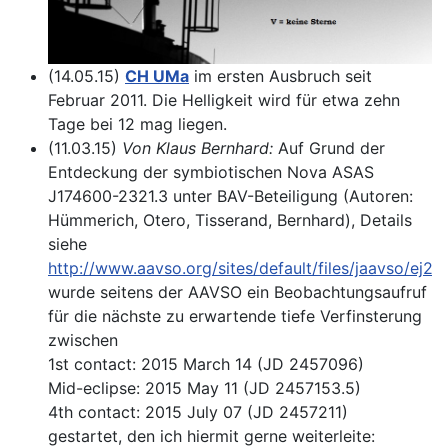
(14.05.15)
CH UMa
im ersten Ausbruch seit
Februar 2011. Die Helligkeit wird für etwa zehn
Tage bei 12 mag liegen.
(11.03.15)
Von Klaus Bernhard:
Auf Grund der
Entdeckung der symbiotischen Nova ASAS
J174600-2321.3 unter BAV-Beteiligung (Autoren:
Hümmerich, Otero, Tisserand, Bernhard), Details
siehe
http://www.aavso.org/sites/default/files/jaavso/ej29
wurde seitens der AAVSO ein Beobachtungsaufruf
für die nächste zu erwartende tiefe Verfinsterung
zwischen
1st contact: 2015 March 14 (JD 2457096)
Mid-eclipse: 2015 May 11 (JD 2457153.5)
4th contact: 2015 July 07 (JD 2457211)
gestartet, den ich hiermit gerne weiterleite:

********

→ WORK REQUEST
From the line containing "wurde seitens der" through the end of the material, print each line exactly as it appears.

→ ANSWER SPACE
wurde seitens der AAVSO ein Beobachtungsaufruf
für die nächste zu erwartende tiefe Verfinsterung
zwischen
1st contact: 2015 March 14 (JD 2457096)
Mid-eclipse: 2015 May 11 (JD 2457153.5)
4th contact: 2015 July 07 (JD 2457211)
gestartet, den ich hiermit gerne weiterleite:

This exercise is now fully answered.